Hi... Got the 641 running today but could not get the three-point hitch to lift (the rake is on it right now). I though of trying to check and or top up the hydraulic fluid, but realized that I don't know how to do this. there seems to be a fill port under the seat, but I'm not sure if that is for hydraulic fluid. Any guidance would be much appreciated.


----------



## Harvey_W (Nov 23, 2013)

Your 641 has three separate reservoirs: 1) Transmission, 2) Hydraulic (center reservoir), and 3) Rear differential.

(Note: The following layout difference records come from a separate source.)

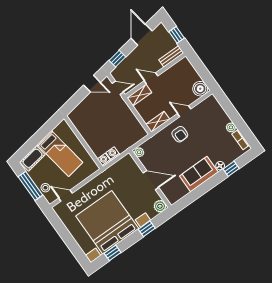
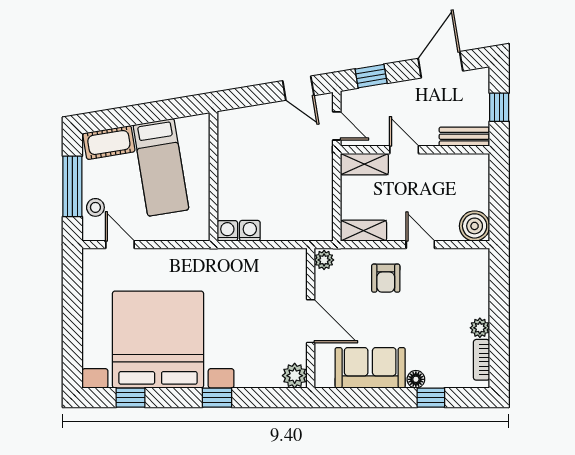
plant: (139, 152) -> (324, 260), moved
wall: (150, 179) -> (311, 318), moved
door: (151, 180) -> (311, 321), moved
plant: (160, 206) -> (295, 376), moved

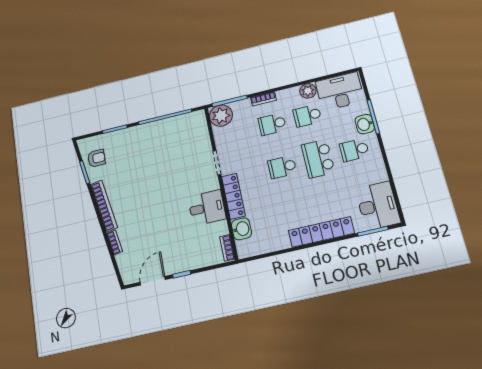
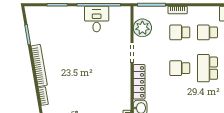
plant: (308, 91) -> (213, 12), removed
plant: (221, 116) -> (142, 28), moved
armchair: (96, 158) -> (39, 25), removed
desk: (207, 208) -> (97, 19), moved, turned -90

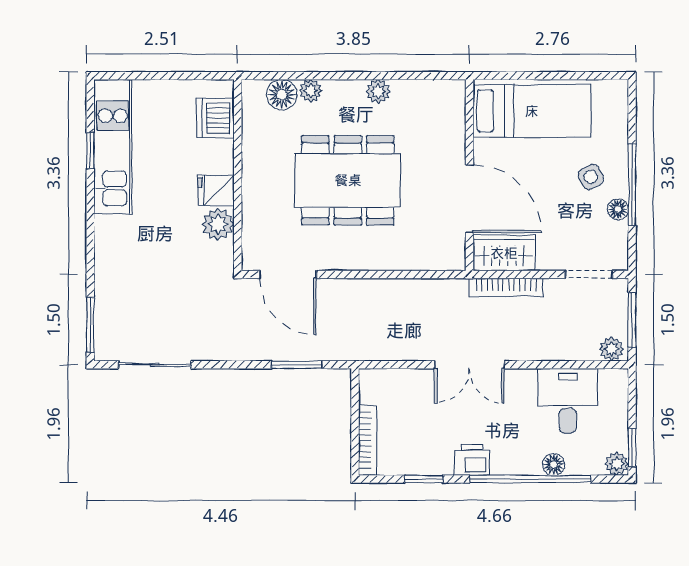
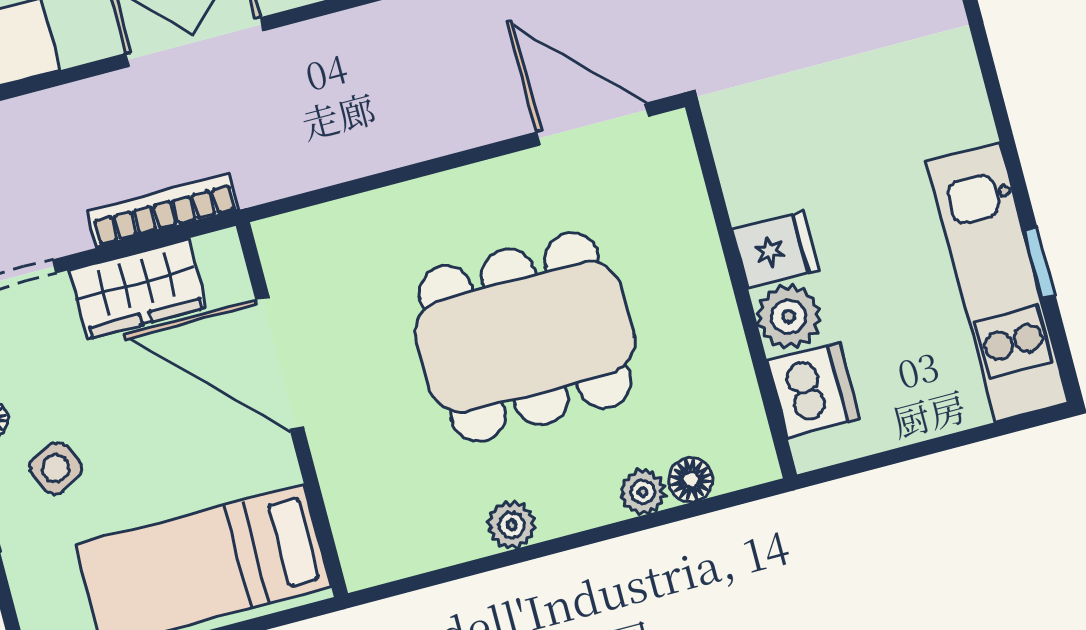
floor lamp: (282, 95) -> (691, 480), width x0.73, depth x0.73
plant: (218, 224) -> (789, 317), moved
wardrobe: (504, 253) -> (138, 289), moved

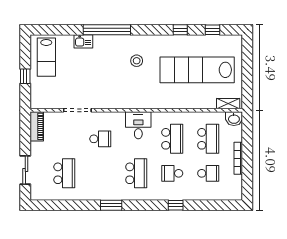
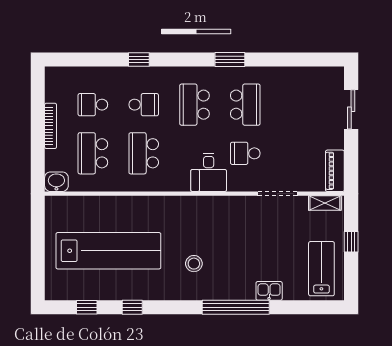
shelving: (228, 104) -> (325, 203), moved
desk: (138, 125) -> (209, 172), moved
school desk: (64, 173) -> (245, 105), moved, turned 180

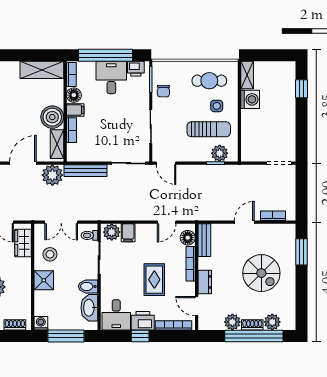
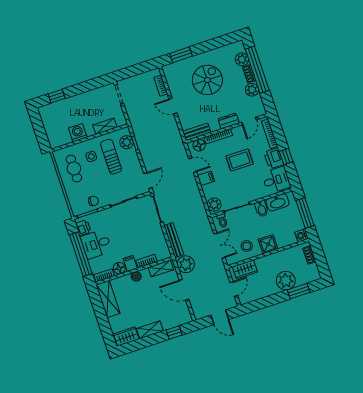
shelving: (247, 75) -> (105, 126), moved
boiler: (52, 117) -> (136, 276), width x0.54, depth x0.54
filing cabinet: (128, 233) -> (206, 178), moved

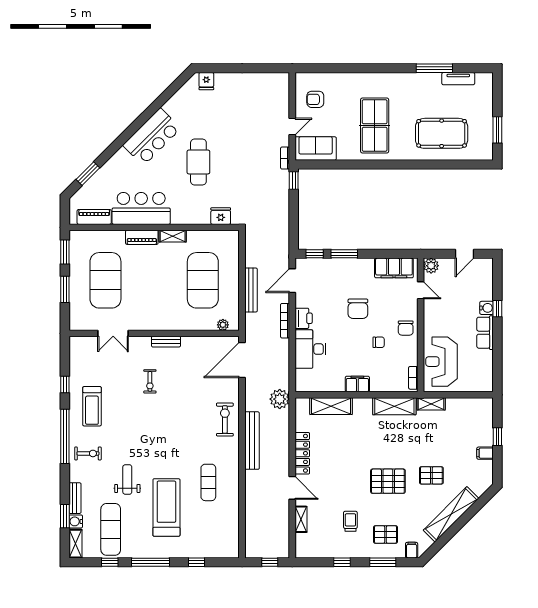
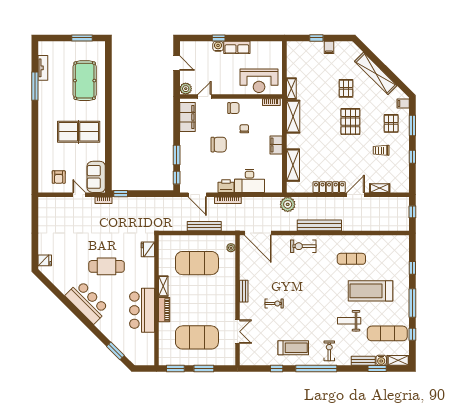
piano: (94, 217) -> (149, 346), removed

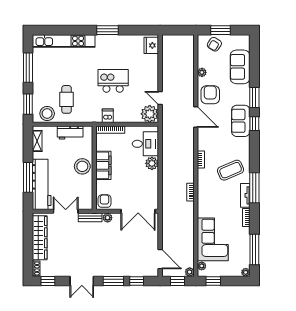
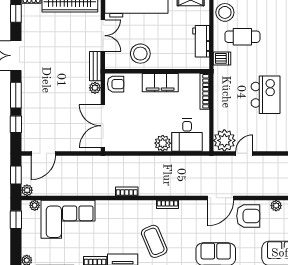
dishwasher: (108, 116) -> (222, 58), moved
stool: (82, 166) -> (140, 54), moved

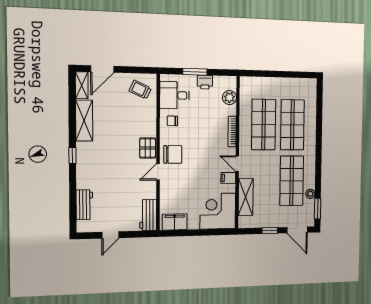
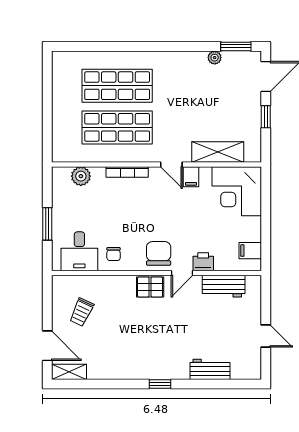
printer: (205, 82) -> (203, 262), moved, turned -90
trolley: (140, 90) -> (82, 312), moved
shelving: (84, 121) -> (114, 369), removed
door: (237, 164) -> (171, 164), hinge flipped
door: (158, 172) -> (182, 273), hinge flipped
shop shelf: (292, 181) -> (196, 86), removed
workbench: (84, 205) -> (210, 369), moved
workbench: (148, 215) -> (224, 286), moved
filing cabinet: (175, 222) -> (250, 251), width x0.50

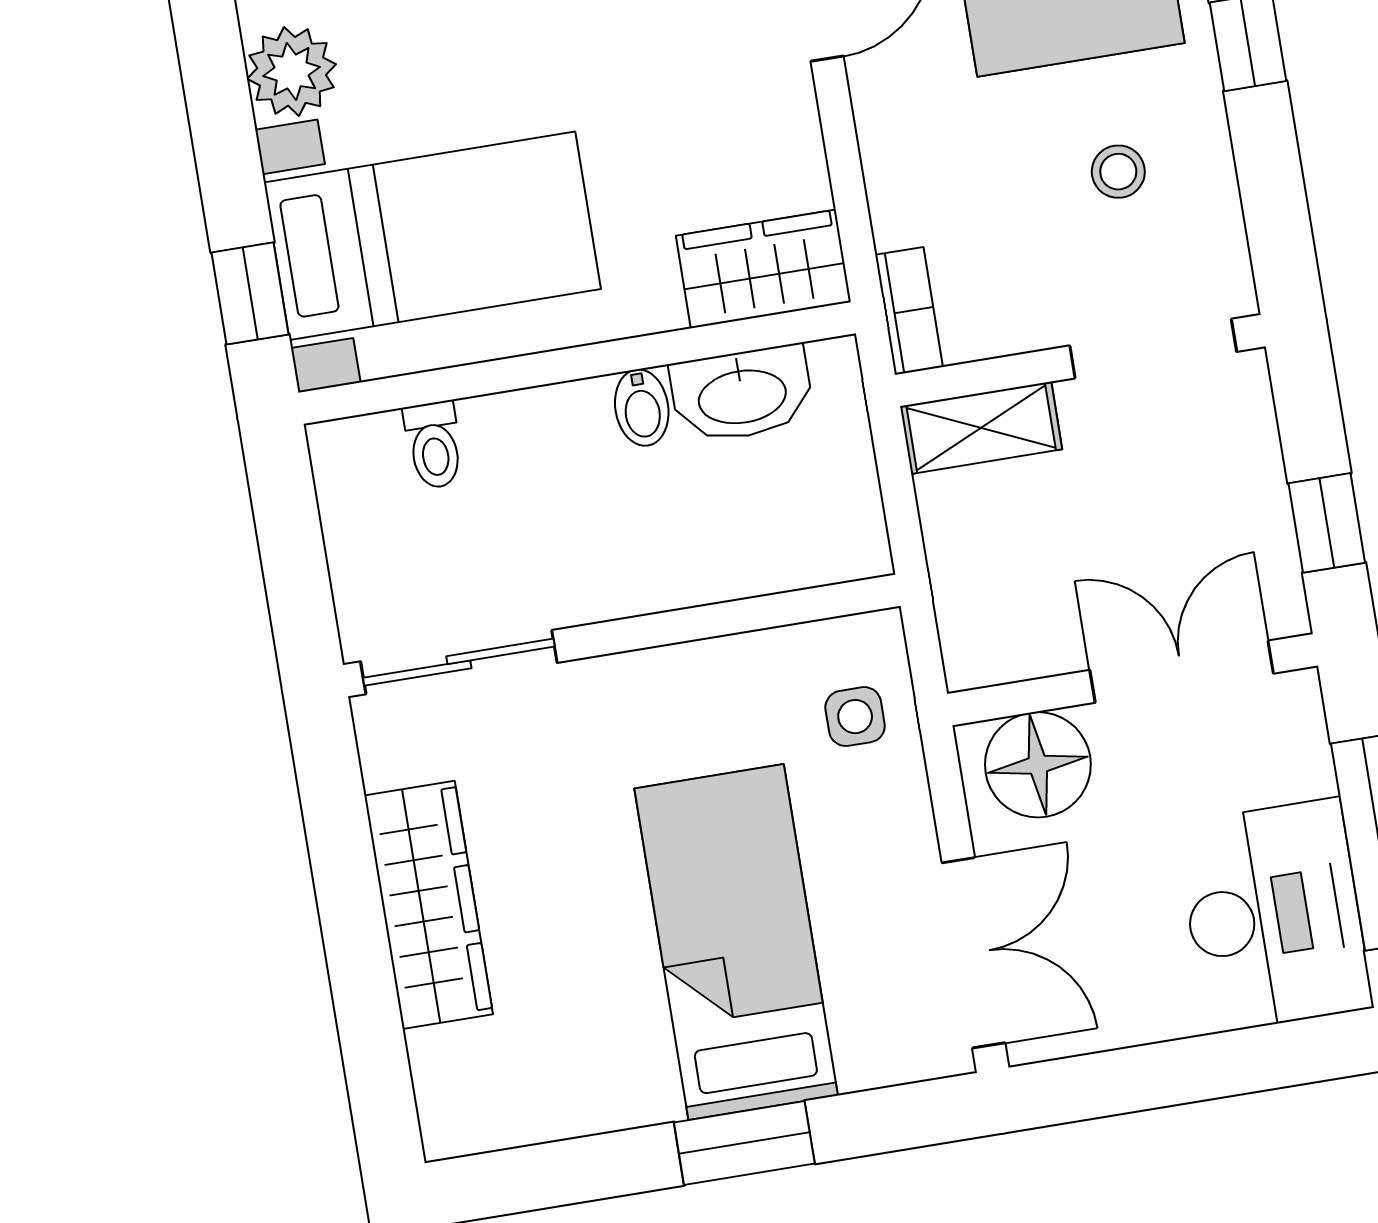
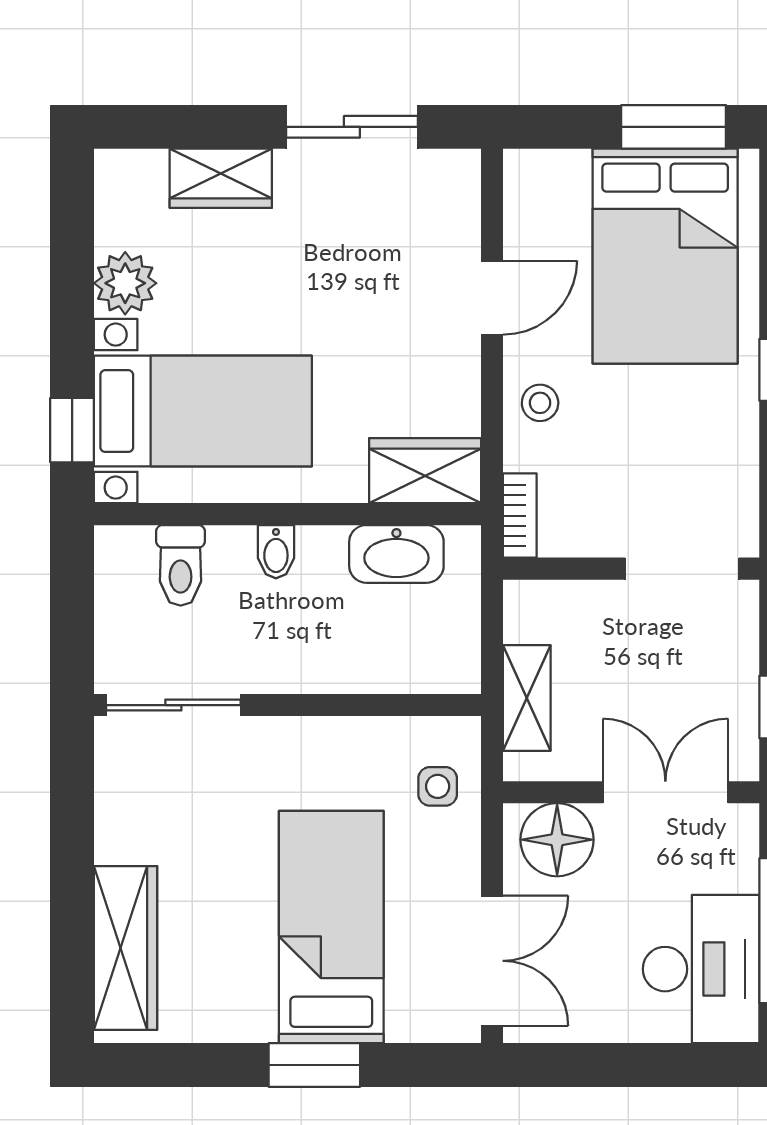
stool: (1118, 172) -> (540, 403), moved
bidet: (642, 408) -> (276, 552), moved
shelving: (981, 428) -> (527, 698), moved, turned 90
toilet: (434, 445) -> (181, 565), width x1.37, depth x1.39
wardrobe: (429, 905) -> (126, 948), moved

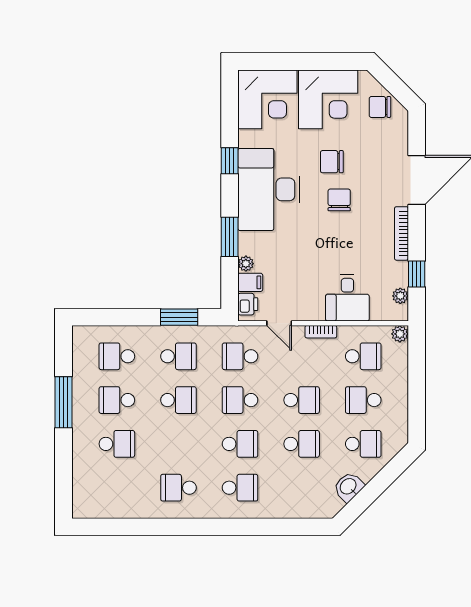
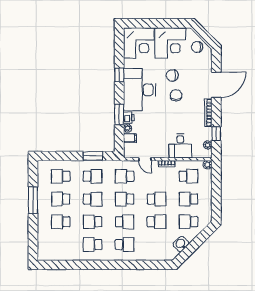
printer: (248, 304) -> (129, 118), moved
school desk: (117, 444) -> (61, 222), turned 180
school desk: (178, 444) -> (93, 222), added
school desk: (363, 444) -> (188, 222), turned 180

Originally, The transmission and rear end took gear oil and the center hydraulic compartment took hydraulic oil, but now you can use Universal Tractor Fluid (UTF) equivalent the Ford spec 134D in all three compartments. This is Ford/NH approved practice. You can get UTF at Tractor Supply Stores, Wal-Mart, Auto Parts Stores, etc. Check the label to ensure it meets Ford spec 134D.

The filler cap for the center section is under the seat, and the dipstick is down lower near the PTO shift lever. 

Your hydraulic pump is mounted on the right rear side of the engine. It may have lost prime. There is an allen-headed plug you can loosen to see if it is pumping. You can also fill this port with UTF fluid to prime it. Don't run the engine with the plug completely out - can make a mess!!


----------



## chsmart (Aug 17, 2012)

*Thanks!*

Thank-you Harvey_W, 

It was all just as you said... the dipstick came up dry, and I opened the fill port and could see straight to the bottom. I filled with 134D until it reached the dipstick FULL line, and the started the 641. True to your prediction, the hitch still did not come up, perhaps because of loss of prime in the pump. But after about five minutes of idling (while I was dithering around about what to do), the hitch came up, and after that it behaved normally (i.e. up and down with no hesitation or waiting). I guess the pump must have eventually primed itself? In any case, I'm back in business, thanks again.


----------